━━━ Exercise passage

Consider love. Consider the visceral, embodied memory of lost love in Danae Younge’s “Bird ● Bones,” “like a marrow toothpick in my palm,” or that brief glow of momentary reunion in Zachary Slingsby’s “Horse Graves.” Consider the fuzzy dissonance of love in Rebecca Watkins’s “Blonde Sugar,” or its elusiveness in a tender portrayal of queer community in the late 1970s. Consider the love we hold for our families, both the ones we build ourselves, and the ones we grew up with, like the proud, resilient father in Kathryn Bratt-Pfotenhauer’s “Russian Interlude.”
Joy. Pain. Love. These are just three of the words that bounce throughout Touchstone 2022. There are many more to encounter. While you’re searching, be sure to spend a few minutes with the art we’re featuring in this issue—the works, including our cover art, Diamante Lavendar’s “The Illusion of Control,” are just as rapturous as the writing they accompany. And, of course, please don’t forget to celebrate the burgeoning talent on display from the undergraduates at our very own Kansas State University.
Here we are at another ending, one that is entirely too bittersweet. The funny thing about endings, however, is that they are anything but. We’ve all heard the clichés: one book closes, another opens, and I have so many books to read! And you, dear reader, have an issue bouncing with words before you, waiting (somewhat impatiently) for you to begin.
Here we are at another beginning. Hello.

━━━━━━

§ Brief 1
Answer these questions from the Touchstone 2022 introduction:
(a) Which piece portrays a proud, resilient father?
(b) What is the title of this issue's cover art, and who made it?
(c) Students at which university are singled out for their talent?
The records have no connection to the passage above.

━━━ Data provided

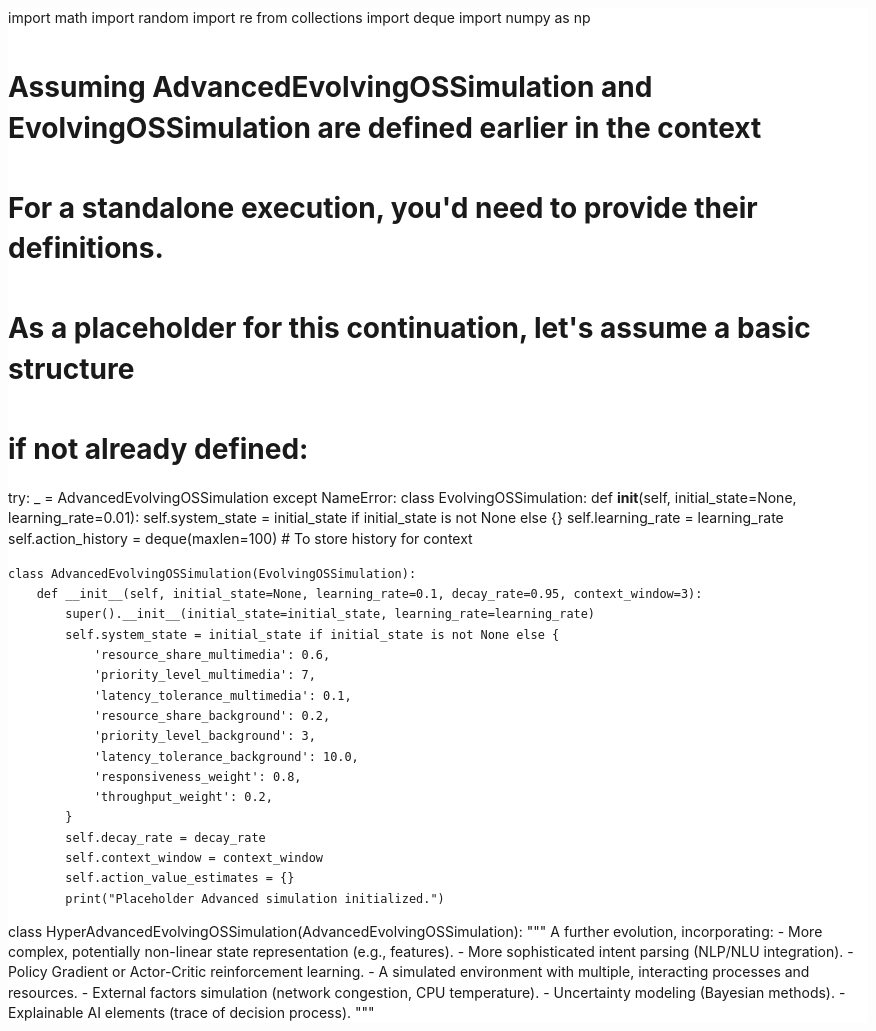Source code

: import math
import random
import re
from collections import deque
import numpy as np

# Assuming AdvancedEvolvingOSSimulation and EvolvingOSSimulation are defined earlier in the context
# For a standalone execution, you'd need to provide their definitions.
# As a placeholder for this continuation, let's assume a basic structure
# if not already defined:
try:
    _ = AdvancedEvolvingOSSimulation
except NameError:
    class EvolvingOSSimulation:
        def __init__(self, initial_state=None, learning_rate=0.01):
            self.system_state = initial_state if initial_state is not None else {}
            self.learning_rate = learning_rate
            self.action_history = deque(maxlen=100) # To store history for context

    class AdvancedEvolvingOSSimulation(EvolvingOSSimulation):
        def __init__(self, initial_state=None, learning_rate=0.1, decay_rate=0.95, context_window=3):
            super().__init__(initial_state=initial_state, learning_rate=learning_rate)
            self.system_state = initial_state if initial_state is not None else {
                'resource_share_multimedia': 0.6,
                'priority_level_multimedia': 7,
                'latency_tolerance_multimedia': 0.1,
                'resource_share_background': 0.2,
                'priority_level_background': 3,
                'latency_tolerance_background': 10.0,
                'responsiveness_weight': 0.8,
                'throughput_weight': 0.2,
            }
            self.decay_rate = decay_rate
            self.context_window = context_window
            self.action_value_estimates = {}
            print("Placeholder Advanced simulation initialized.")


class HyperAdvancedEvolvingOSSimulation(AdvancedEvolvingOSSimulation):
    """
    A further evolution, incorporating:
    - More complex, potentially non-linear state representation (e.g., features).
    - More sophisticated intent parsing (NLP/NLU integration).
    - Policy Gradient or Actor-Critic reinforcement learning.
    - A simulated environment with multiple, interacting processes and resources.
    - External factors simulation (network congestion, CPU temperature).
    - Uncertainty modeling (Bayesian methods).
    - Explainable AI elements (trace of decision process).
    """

━━━━━━

§ Brief 2
Turn everything in the records from the first line down to the line containing "import numpy as np", both ends included, into a Markdown table with the columns No. and Line. Number each row, skip blank lines, and leave the pictures out.

§ Task output 1
(a) Kathryn Bratt-Pfotenhauer's "Russian Interlude"
(b) "The Illusion of Control," by Diamante Lavendar
(c) Kansas State University

§ Task output 2
| No. | Line |
|---|---|
| 1 | Source code |
| 2 | : import math |
| 3 | import random |
| 4 | import re |
| 5 | from collections import deque |
| 6 | import numpy as np |